### Brano estratto:
============
Infine, la deduzione della violazione dell’art. 116 c.p.c. e’ ammissibile ai sensi dell’art. 360 c.p.c., comma 1, n. 4, ove si alleghi che il giudice, nel valutare una prova o, comunque, una risultanza probatoria, non abbia operato – in assenza di diversa indicazione normativa – secondo il suo “prudente apprezzamento”, pretendendo di attribuirle un altro e diverso valore oppure il valore che il legislatore attribuisce ad una differente risultanza probatoria (come, ad esempio, valore di prova legale), nonche’, qualora la prova sia soggetta ad una specifica regola di valutazione, abbia invece dichiarato di valutare la stessa secondo il suo prudente apprezzamento, mentre, ove si deduca, come appunto nel caso in esame, che il giudice ha solamente male esercitato il proprio prudente apprezzamento della prova, la censura era consentita ai sensi dell’art. 360 c.p.c., comma 1, n. 5, nella sua formulazione previgente, e non applicabile alla vicenda.
Ne consegue l’inammissibilità della doglianza che sia stata prospettata sotto il profilo della violazione di legge ai sensi dell’art. 360 c.p.c., n. 3 (Cass. Sez. L, Sentenza n. 13960 del 19/06/2014; Cass. n. 26965 del 2007).
3. Il primo motivo di ricorso denuncia invece la violazione e falsa applicazione dell’art. 1669 c.c.
Ed, infatti, anche a voler ricondurre la vicenda negoziale alla fattispecie della compravendita, la giurisprudenza di legittimità ha in piu’ occasioni ribadito che la norma de qua sia applicabile anche nei confronti del venditore, sicche’ si appalesa erronea la conclusione dei giudici di appello che ne hanno escluso nel caso in esame l’applicabilità.
Il motivo e’ infondato.
Ed, invero, se deve concordarsi con parte ricorrente circa la possibilità di estendere la previsione di cui all’art. 1669 c.c. anche nei confronti del venditore, si e’ pero’ precisato che tale estensione va limitata al caso in cui la compravendita abbia ad oggetto l’immobile che presenti gravi difetti.
In tal senso si e’ affermato che (cfr. ex multis Cass. n. 9370/2013) l’azione di responsabilità per rovina e difetti di cose immobili, prevista dall’art. 1669 c.c., puo’ essere esercitata anche dall’acquirente nei confronti del venditore che risulti fornito della competenza tecnica per dare direttamente, o tramite il proprio direttore dei lavori, indicazioni specifiche all’appaltatore esecutore dell’opera, gravando sul medesimo venditore l’onere di provare di non aver avuto alcun potere di direttiva o di controllo sull’impresa appaltatrice, cosi’ da superare la presunzione di addebitabilità dell’evento dannoso ad una propria condotta colposa, anche eventualmente omissiva (conf. Cass. n. 12675/2014; Cass. n. 2238/2012; Cass. n. 16202/2007).
============
### Da svolgere:
[A] Secondo il brano estratto, quale onere grava sul venditore nell'azione di responsabilità prevista dall'art. 1669 c.c.?
[B] Riprenda il brano estratto sulla responsabilità del venditore ai sensi dell'art. 1669 c.c. proseguendolo dal punto in cui si interrompe.
============
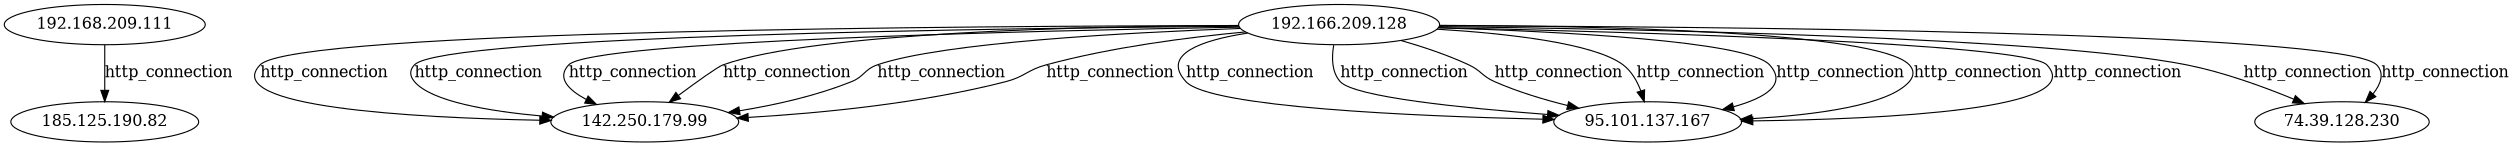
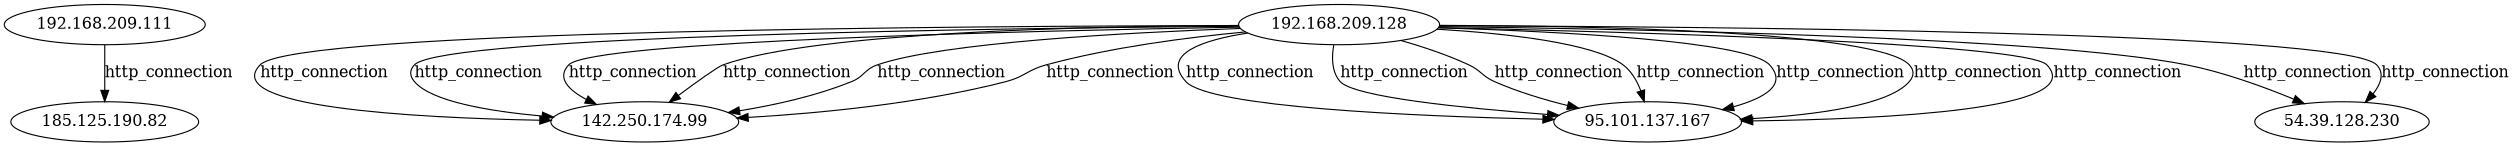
  digraph {
    node [activity_score=0.10 degree=1 in_degree=0 out_degree=0 total_connections=1]
    edge [dst_port=80 host="o.pki.goog" method=POST protocol=http request_body_len=85 resp_mime_types="application/ocsp-response" response_body_len=504 src_port=46318 status_code=200 status_msg=OK timestamp=1746112623.251261 uri="/" user_agent="Mozilla/5.0 (X11; Linux x86_64; rv:128.0) Gecko/20100101 Firefox/128.0" version=1.1]
    "192.168.209.111" [out_degree=1]
    "185.125.190.82" [in_degree=1]
-   "142.250.179.99" [activity_score=0.47 degree=6 in_degree=6 total_connections=6]
+   "142.250.179.99" [activity_score=0.47 degree=6 in_degree=6 total_connections=6 label="142.250.174.99"]
    "95.101.137.167" [activity_score=0.52 degree=7 in_degree=7 total_connections=7]
-   "54.39.128.230" [activity_score=0.19 degree=2 in_degree=2 total_connections=2 label="74.39.128.230"]
-   "192.168.209.128" [activity_score=0.86 degree=19 out_degree=19 total_connections=19 label="192.166.209.128"]
+   "54.39.128.230" [activity_score=0.19 degree=2 in_degree=2 total_connections=2]
+   "192.168.209.128" [activity_score=0.86 degree=19 out_degree=19 total_connections=19]
    "192.168.209.111" -> "185.125.190.82" [host="security.ubuntu.com" label=http_connection method=GET request_body_len=0 resp_fuids=FomZNz3oiS3jlFSl32 resp_mime_types="text/plain" response_body_len=127799 src_port=37896 timestamp=1746112716.573887 uri="/ubuntu/dists/focal-security/InRelease" user_agent="Debian APT-HTTP/1.3 (2.0.10) non-interactive"]
    "192.168.209.128" -> "142.250.179.99" [label=http_connection request_body_len=83 resp_fuids=FiGIKeCHDtAv6cxP7 response_body_len=471 timestamp=1746112623.241804 uri="/s/wr3/FIY"]
    "192.168.209.128" -> "142.250.179.99" [label=http_connection request_body_len=83 resp_fuids=FV7ylx326QMvs5lG38 response_body_len=471 src_port=46308 timestamp=1746112623.240829 uri="/s/wr3/FIY"]
    "192.168.209.128" -> "142.250.179.99" [label=http_connection request_body_len=84 resp_fuids=Fft08h3UFZoxuLd8ua response_body_len=279 src_port=46330 timestamp=1746112623.407811 uri="/we2"]
    "192.168.209.128" -> "142.250.179.99" [label=http_connection request_body_len=84 resp_fuids=FyQJlK3wlocXrF3jy4 response_body_len=472 timestamp=1746112625.037364 uri="/s/wr3/3H4"]
    "192.168.209.128" -> "142.250.179.99" [label=http_connection request_body_len=84 resp_fuids=FpVX343mDH2ve8HJ23 response_body_len=472 src_port=46308 timestamp=1746112625.087516 uri="/s/wr3/3H4"]
    "192.168.209.128" -> "142.250.179.99" [label=http_connection request_body_len=84 resp_fuids=FmYr214iUsNdzZGOS5 response_body_len=472 timestamp=1746112625.099620 uri="/s/wr3/3H4"]
    "192.168.209.128" -> "95.101.137.167" [host="r11.o.lencr.org" label=http_connection resp_fuids=FjQK0H22cBv0dD69Rh src_port=51550]
    "192.168.209.128" -> "95.101.137.167" [host="r11.o.lencr.org" label=http_connection resp_fuids=FdTmRW3NbHfsAvtlPg src_port=51534]
    "192.168.209.128" -> "95.101.137.167" [host="r10.o.lencr.org" label=http_connection resp_fuids=FTeRkl1BCEw1VtiN1j src_port=51564 timestamp=1746112623.261647]
    "192.168.209.128" -> "95.101.137.167" [host="r10.o.lencr.org" label=http_connection resp_fuids=FkeE5f1MhKcHWYVmx2 src_port=51564 timestamp=1746112623.437073]
    "192.168.209.128" -> "95.101.137.167" [host="r11.o.lencr.org" label=http_connection resp_fuids=FqIIrC3ACJoWCyEPSd src_port=51574 timestamp=1746112624.938812]
    "192.168.209.128" -> "95.101.137.167" [host="r11.o.lencr.org" label=http_connection resp_fuids=FYBzZp2hNYfTcHwTq3 src_port=51550 timestamp=1746112651.361243]
    "192.168.209.128" -> "95.101.137.167" [host="r10.o.lencr.org" label=http_connection resp_fuids=FbYf642uBIxdjswjC3 src_port=51564 timestamp=1746112651.528369]
    "192.168.209.128" -> "54.39.128.230" [host="http.kali.org" label=http_connection method=GET request_body_len=0 response_body_len=0 src_port=45518 status_code=302 status_msg=Found timestamp=1746112504.666246 uri="/kali/dists/kali-rolling/InRelease" user_agent="Debian APT-HTTP/1.3 (2.9.28)" resp_mime_types=""]
    "192.168.209.128" -> "54.39.128.230" [host="http.kali.org" label=http_connection method=GET request_body_len=0 response_body_len=0 src_port=60496 status_code=302 status_msg=Found timestamp=1746112536.352110 uri="/kali/pool/main/f/finalrecon/finalrecon_1.1.7-0kali2_all.deb" user_agent="Debian APT-HTTP/1.3 (2.9.28)" resp_mime_types=""]
  }
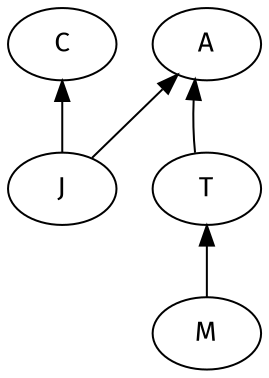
============
### Risposte ai compiti:
[A] Sul venditore grava l'onere di provare di non aver avuto alcun potere di direttiva o di controllo sull'impresa appaltatrice.

[B]
Nel caso di specie, invece, come si ricava in maniera inequivoca dal tenore della sentenza impugnata, si e’ ritenuto che l’oggetto della compravendita non fosse un immobile ne’ tanto meno un bene stabilmente incorporato nell’immobile dell’attrice, ma una struttura di carattere mobile, quale il pavimento fornito dalla C., che risultava semplicemente poggiato sul piano sottostante preesistente, suscettibile quindi di agevole rimozione.
In tal senso appare risolutiva l’affermazione dei giudici di appello di cui al rigo 8 della pag. 5, laddove si afferma che il pavimento venduto non e’ divenuto parte integrante dell’immobile, conservando pertanto la natura di bene mobile, per il quale appare in radice preclusa la possibilità di invocare la garanzia di cui all’art. 1669 c.c.
4. Il quarto motivo infine denuncia la violazione e/o falsa applicazione dell’art. 1495 c.c., in quanto, a detta della ricorrente, anche ad optare per la compravendita, era intervenuto un riconoscimento dei vizi da parte della venditrice.
Si osserva che la sentenza gravata non ha tenuto conto di tale circostanza, oltre tutto documentata in atti dalla corrispondenza intercorsa tra i legali.
Il motivo va parimenti disatteso.
La sentenza impugnata, con accertamento tipicamente di merito ha ritenuto che la missiva del 9 aprile 2003 inviata dal difensore della convenuta non potesse in alcun modo contenere un riconoscimento dei vizi ed un impegno a rimuovere gli stessi (avendo appunto evidenziato che vi era stata una disponibilità ad intervenire per eliminare i vizi, ma sul presupposto che le cause fossero estranee alla natura ed alle caratteristiche del bene venduto).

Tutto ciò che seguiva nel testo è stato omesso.